Provided records →

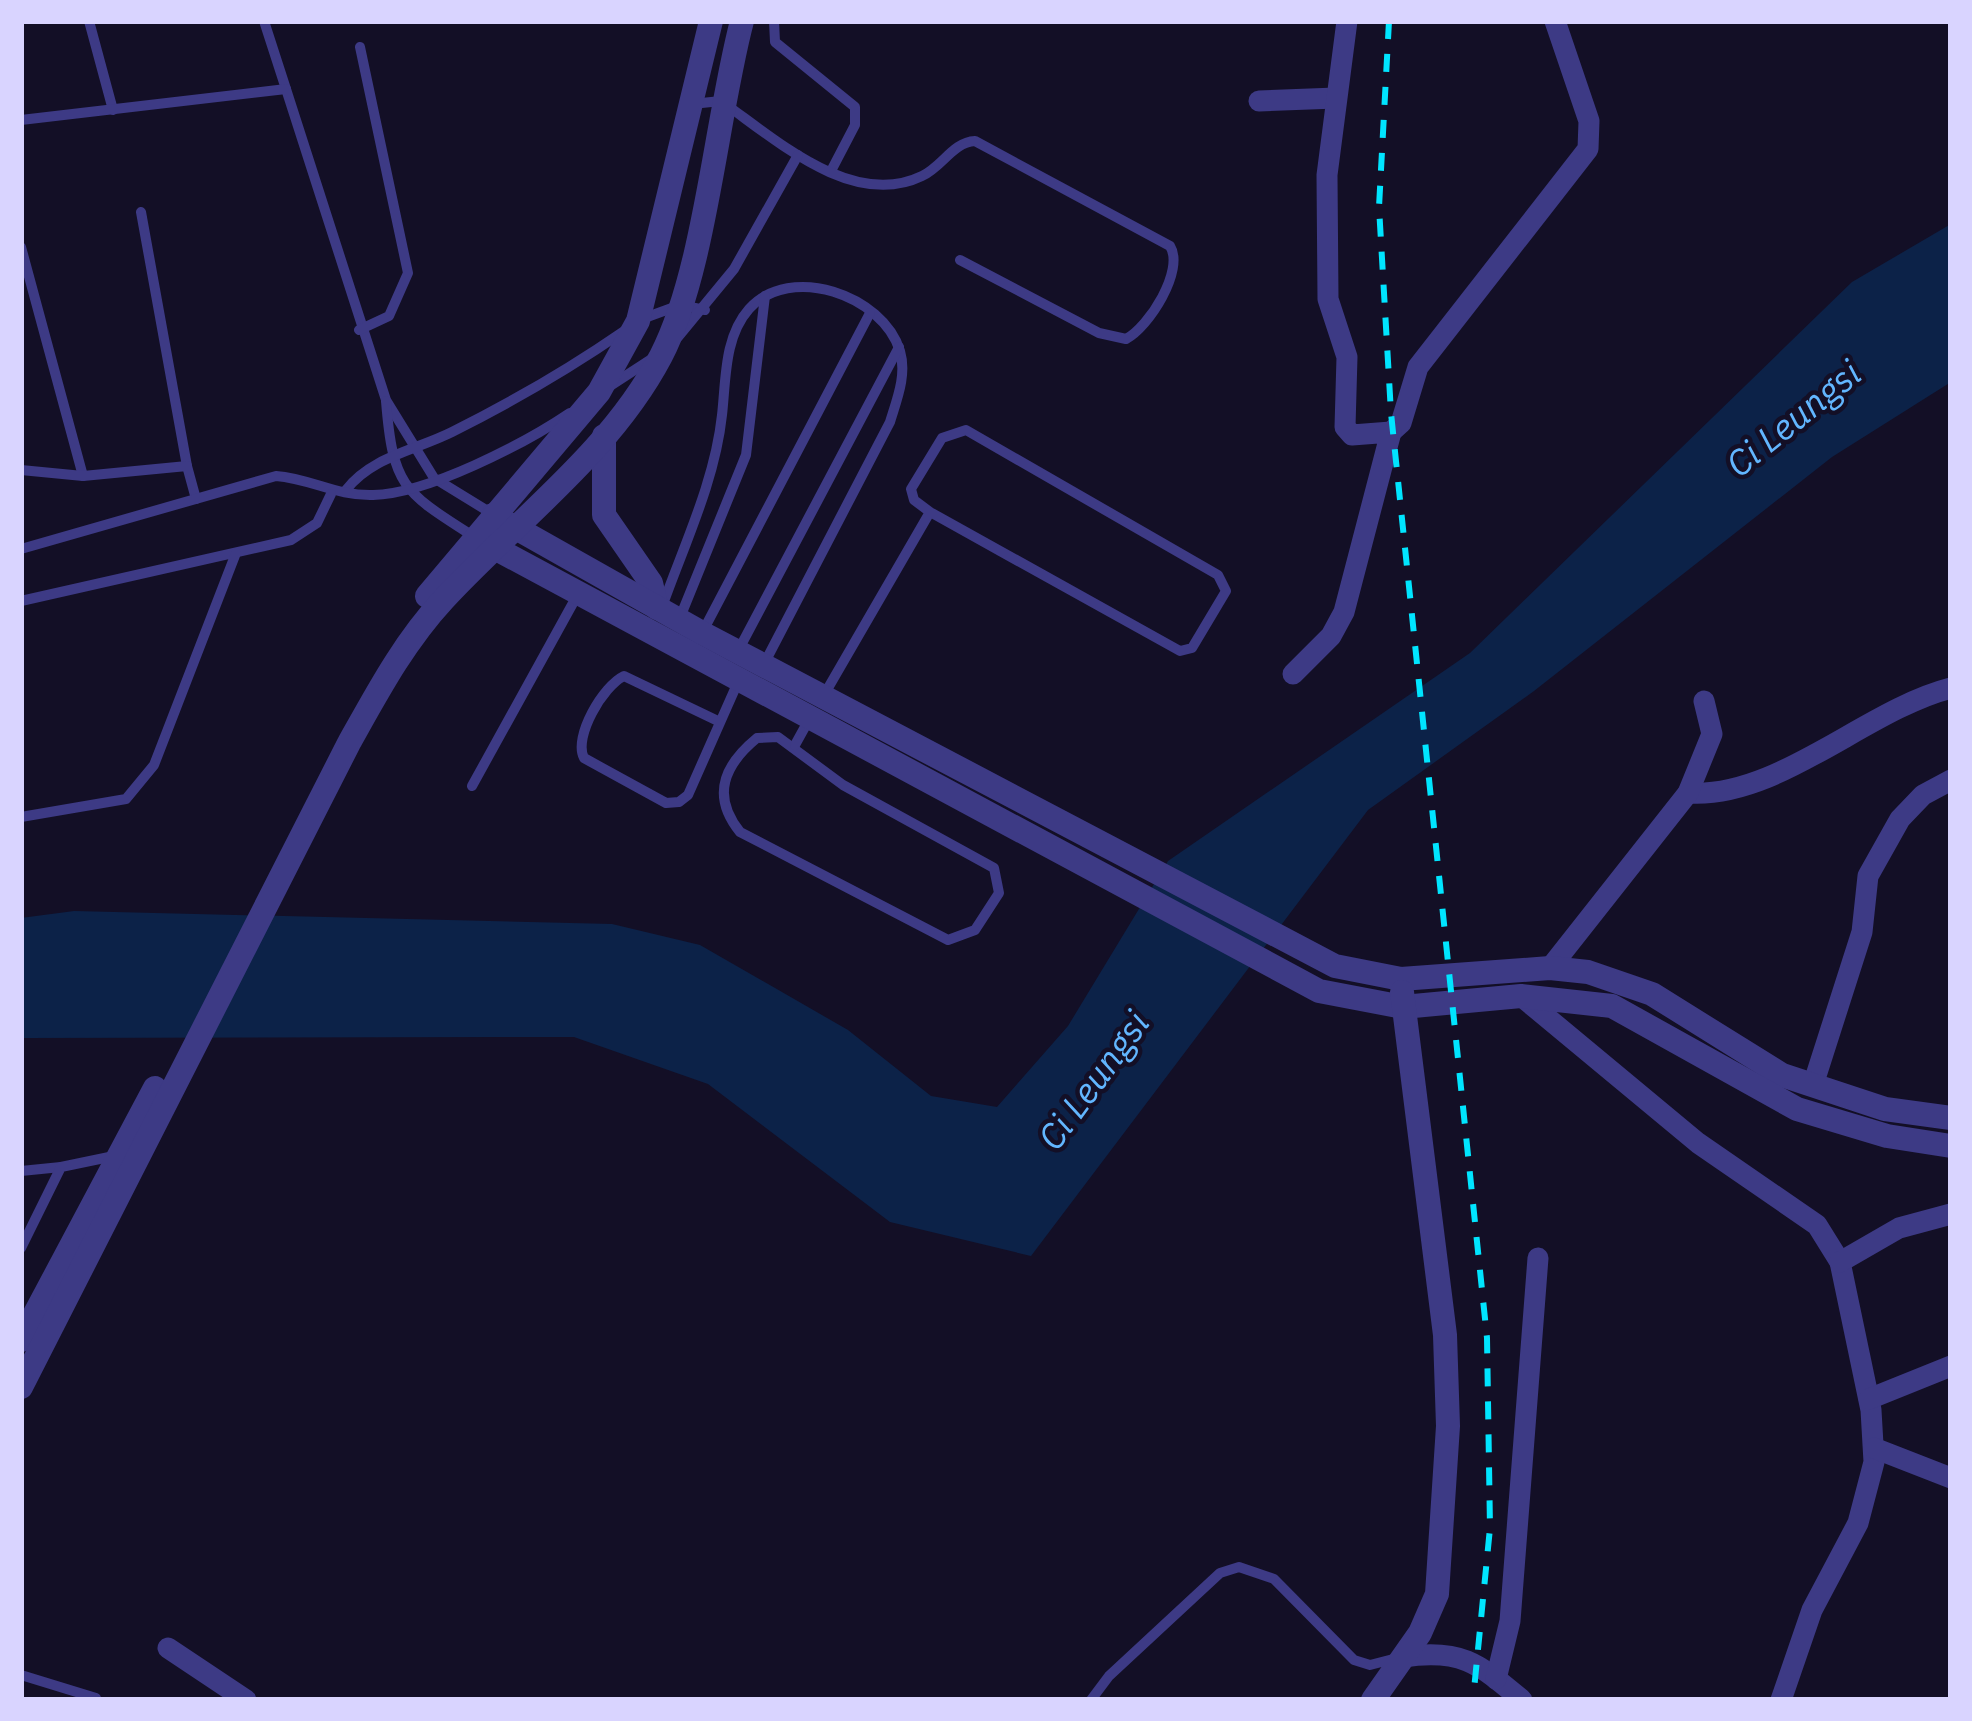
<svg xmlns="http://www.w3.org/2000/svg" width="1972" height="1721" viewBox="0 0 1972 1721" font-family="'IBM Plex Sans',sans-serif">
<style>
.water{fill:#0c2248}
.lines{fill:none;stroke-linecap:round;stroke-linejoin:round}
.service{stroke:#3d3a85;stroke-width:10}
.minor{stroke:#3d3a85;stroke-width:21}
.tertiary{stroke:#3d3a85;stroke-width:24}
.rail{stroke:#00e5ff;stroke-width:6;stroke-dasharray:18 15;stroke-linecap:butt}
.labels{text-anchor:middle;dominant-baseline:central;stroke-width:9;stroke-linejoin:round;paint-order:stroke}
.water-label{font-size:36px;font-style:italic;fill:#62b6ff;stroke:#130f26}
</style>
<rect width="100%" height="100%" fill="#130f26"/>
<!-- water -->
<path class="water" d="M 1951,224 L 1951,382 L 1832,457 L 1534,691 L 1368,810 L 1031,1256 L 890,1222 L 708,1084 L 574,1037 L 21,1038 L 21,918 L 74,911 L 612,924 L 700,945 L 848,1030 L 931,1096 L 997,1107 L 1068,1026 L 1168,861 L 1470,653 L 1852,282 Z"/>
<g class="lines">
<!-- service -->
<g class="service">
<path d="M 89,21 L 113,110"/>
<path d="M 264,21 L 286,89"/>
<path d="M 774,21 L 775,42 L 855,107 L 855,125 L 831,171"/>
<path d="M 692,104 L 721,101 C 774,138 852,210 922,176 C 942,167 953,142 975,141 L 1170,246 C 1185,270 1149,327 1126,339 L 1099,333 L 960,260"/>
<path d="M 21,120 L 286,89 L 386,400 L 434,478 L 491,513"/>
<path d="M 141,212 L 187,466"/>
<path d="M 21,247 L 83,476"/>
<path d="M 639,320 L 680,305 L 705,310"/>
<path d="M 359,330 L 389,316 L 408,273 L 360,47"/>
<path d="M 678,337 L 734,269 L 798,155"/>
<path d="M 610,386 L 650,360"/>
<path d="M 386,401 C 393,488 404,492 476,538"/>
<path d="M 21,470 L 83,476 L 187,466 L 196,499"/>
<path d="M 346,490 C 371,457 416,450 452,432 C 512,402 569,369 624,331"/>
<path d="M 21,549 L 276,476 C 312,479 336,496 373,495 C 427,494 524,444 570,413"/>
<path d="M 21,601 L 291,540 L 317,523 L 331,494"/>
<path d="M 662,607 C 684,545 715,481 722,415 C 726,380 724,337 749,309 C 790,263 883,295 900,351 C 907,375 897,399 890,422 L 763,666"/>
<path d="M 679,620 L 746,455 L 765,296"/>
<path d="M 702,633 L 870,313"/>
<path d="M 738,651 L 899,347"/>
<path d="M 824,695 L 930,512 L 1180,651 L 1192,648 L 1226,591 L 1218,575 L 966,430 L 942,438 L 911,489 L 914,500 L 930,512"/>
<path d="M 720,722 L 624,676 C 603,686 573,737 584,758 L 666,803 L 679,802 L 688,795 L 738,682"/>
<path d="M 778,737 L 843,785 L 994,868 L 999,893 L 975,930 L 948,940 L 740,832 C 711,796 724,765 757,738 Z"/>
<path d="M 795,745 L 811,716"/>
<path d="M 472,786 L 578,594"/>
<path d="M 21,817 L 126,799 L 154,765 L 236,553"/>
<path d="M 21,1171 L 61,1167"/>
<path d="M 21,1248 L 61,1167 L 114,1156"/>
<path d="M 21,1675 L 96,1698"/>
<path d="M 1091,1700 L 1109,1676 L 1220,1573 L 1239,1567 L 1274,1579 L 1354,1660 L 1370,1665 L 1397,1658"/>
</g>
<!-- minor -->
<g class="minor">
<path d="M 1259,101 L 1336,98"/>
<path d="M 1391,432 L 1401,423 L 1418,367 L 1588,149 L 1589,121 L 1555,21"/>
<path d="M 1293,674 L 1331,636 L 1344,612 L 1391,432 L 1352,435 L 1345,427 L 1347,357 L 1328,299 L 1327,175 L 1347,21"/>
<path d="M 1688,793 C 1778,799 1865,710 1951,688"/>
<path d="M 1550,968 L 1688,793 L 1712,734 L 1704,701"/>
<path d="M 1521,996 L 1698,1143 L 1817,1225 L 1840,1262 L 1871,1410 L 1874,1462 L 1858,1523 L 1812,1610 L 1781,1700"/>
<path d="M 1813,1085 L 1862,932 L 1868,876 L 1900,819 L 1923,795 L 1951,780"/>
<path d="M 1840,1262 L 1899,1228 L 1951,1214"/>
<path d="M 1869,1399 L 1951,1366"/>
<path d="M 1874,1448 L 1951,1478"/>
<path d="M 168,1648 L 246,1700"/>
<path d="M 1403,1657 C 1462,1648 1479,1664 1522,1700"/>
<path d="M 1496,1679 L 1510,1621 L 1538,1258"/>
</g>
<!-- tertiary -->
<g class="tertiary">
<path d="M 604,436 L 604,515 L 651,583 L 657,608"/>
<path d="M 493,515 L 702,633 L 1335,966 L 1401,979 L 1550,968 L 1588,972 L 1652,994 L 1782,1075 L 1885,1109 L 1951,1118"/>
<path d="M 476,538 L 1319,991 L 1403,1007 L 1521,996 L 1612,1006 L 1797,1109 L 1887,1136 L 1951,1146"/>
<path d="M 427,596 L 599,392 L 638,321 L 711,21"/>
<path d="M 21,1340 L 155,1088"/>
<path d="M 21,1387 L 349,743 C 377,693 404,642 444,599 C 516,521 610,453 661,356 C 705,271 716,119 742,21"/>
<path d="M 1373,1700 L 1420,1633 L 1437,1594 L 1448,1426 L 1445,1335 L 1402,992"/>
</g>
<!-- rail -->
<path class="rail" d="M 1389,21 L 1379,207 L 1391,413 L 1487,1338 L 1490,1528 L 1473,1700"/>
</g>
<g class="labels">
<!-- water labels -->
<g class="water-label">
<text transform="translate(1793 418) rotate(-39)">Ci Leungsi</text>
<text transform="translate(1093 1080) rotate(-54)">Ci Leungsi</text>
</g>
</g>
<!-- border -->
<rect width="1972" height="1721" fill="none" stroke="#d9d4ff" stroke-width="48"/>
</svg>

Task item →
An exact repeat of the listing above, pictures excluded, is the answer.

Finished exercise →
<svg xmlns="http://www.w3.org/2000/svg" width="1972" height="1721" viewBox="0 0 1972 1721" font-family="'IBM Plex Sans',sans-serif">
<style>
.water{fill:#0c2248}
.lines{fill:none;stroke-linecap:round;stroke-linejoin:round}
.service{stroke:#3d3a85;stroke-width:10}
.minor{stroke:#3d3a85;stroke-width:21}
.tertiary{stroke:#3d3a85;stroke-width:24}
.rail{stroke:#00e5ff;stroke-width:6;stroke-dasharray:18 15;stroke-linecap:butt}
.labels{text-anchor:middle;dominant-baseline:central;stroke-width:9;stroke-linejoin:round;paint-order:stroke}
.water-label{font-size:36px;font-style:italic;fill:#62b6ff;stroke:#130f26}
</style>
<rect width="100%" height="100%" fill="#130f26"/>
<!-- water -->
<path class="water" d="M 1951,224 L 1951,382 L 1832,457 L 1534,691 L 1368,810 L 1031,1256 L 890,1222 L 708,1084 L 574,1037 L 21,1038 L 21,918 L 74,911 L 612,924 L 700,945 L 848,1030 L 931,1096 L 997,1107 L 1068,1026 L 1168,861 L 1470,653 L 1852,282 Z"/>
<g class="lines">
<!-- service -->
<g class="service">
<path d="M 89,21 L 113,110"/>
<path d="M 264,21 L 286,89"/>
<path d="M 774,21 L 775,42 L 855,107 L 855,125 L 831,171"/>
<path d="M 692,104 L 721,101 C 774,138 852,210 922,176 C 942,167 953,142 975,141 L 1170,246 C 1185,270 1149,327 1126,339 L 1099,333 L 960,260"/>
<path d="M 21,120 L 286,89 L 386,400 L 434,478 L 491,513"/>
<path d="M 141,212 L 187,466"/>
<path d="M 21,247 L 83,476"/>
<path d="M 639,320 L 680,305 L 705,310"/>
<path d="M 359,330 L 389,316 L 408,273 L 360,47"/>
<path d="M 678,337 L 734,269 L 798,155"/>
<path d="M 610,386 L 650,360"/>
<path d="M 386,401 C 393,488 404,492 476,538"/>
<path d="M 21,470 L 83,476 L 187,466 L 196,499"/>
<path d="M 346,490 C 371,457 416,450 452,432 C 512,402 569,369 624,331"/>
<path d="M 21,549 L 276,476 C 312,479 336,496 373,495 C 427,494 524,444 570,413"/>
<path d="M 21,601 L 291,540 L 317,523 L 331,494"/>
<path d="M 662,607 C 684,545 715,481 722,415 C 726,380 724,337 749,309 C 790,263 883,295 900,351 C 907,375 897,399 890,422 L 763,666"/>
<path d="M 679,620 L 746,455 L 765,296"/>
<path d="M 702,633 L 870,313"/>
<path d="M 738,651 L 899,347"/>
<path d="M 824,695 L 930,512 L 1180,651 L 1192,648 L 1226,591 L 1218,575 L 966,430 L 942,438 L 911,489 L 914,500 L 930,512"/>
<path d="M 720,722 L 624,676 C 603,686 573,737 584,758 L 666,803 L 679,802 L 688,795 L 738,682"/>
<path d="M 778,737 L 843,785 L 994,868 L 999,893 L 975,930 L 948,940 L 740,832 C 711,796 724,765 757,738 Z"/>
<path d="M 795,745 L 811,716"/>
<path d="M 472,786 L 578,594"/>
<path d="M 21,817 L 126,799 L 154,765 L 236,553"/>
<path d="M 21,1171 L 61,1167"/>
<path d="M 21,1248 L 61,1167 L 114,1156"/>
<path d="M 21,1675 L 96,1698"/>
<path d="M 1091,1700 L 1109,1676 L 1220,1573 L 1239,1567 L 1274,1579 L 1354,1660 L 1370,1665 L 1397,1658"/>
</g>
<!-- minor -->
<g class="minor">
<path d="M 1259,101 L 1336,98"/>
<path d="M 1391,432 L 1401,423 L 1418,367 L 1588,149 L 1589,121 L 1555,21"/>
<path d="M 1293,674 L 1331,636 L 1344,612 L 1391,432 L 1352,435 L 1345,427 L 1347,357 L 1328,299 L 1327,175 L 1347,21"/>
<path d="M 1688,793 C 1778,799 1865,710 1951,688"/>
<path d="M 1550,968 L 1688,793 L 1712,734 L 1704,701"/>
<path d="M 1521,996 L 1698,1143 L 1817,1225 L 1840,1262 L 1871,1410 L 1874,1462 L 1858,1523 L 1812,1610 L 1781,1700"/>
<path d="M 1813,1085 L 1862,932 L 1868,876 L 1900,819 L 1923,795 L 1951,780"/>
<path d="M 1840,1262 L 1899,1228 L 1951,1214"/>
<path d="M 1869,1399 L 1951,1366"/>
<path d="M 1874,1448 L 1951,1478"/>
<path d="M 168,1648 L 246,1700"/>
<path d="M 1403,1657 C 1462,1648 1479,1664 1522,1700"/>
<path d="M 1496,1679 L 1510,1621 L 1538,1258"/>
</g>
<!-- tertiary -->
<g class="tertiary">
<path d="M 604,436 L 604,515 L 651,583 L 657,608"/>
<path d="M 493,515 L 702,633 L 1335,966 L 1401,979 L 1550,968 L 1588,972 L 1652,994 L 1782,1075 L 1885,1109 L 1951,1118"/>
<path d="M 476,538 L 1319,991 L 1403,1007 L 1521,996 L 1612,1006 L 1797,1109 L 1887,1136 L 1951,1146"/>
<path d="M 427,596 L 599,392 L 638,321 L 711,21"/>
<path d="M 21,1340 L 155,1088"/>
<path d="M 21,1387 L 349,743 C 377,693 404,642 444,599 C 516,521 610,453 661,356 C 705,271 716,119 742,21"/>
<path d="M 1373,1700 L 1420,1633 L 1437,1594 L 1448,1426 L 1445,1335 L 1402,992"/>
</g>
<!-- rail -->
<path class="rail" d="M 1389,21 L 1379,207 L 1391,413 L 1487,1338 L 1490,1528 L 1473,1700"/>
</g>
<g class="labels">
<!-- water labels -->
<g class="water-label">
<text transform="translate(1793 418) rotate(-39)">Ci Leungsi</text>
<text transform="translate(1093 1080) rotate(-54)">Ci Leungsi</text>
</g>
</g>
<!-- border -->
<rect width="1972" height="1721" fill="none" stroke="#d9d4ff" stroke-width="48"/>
</svg>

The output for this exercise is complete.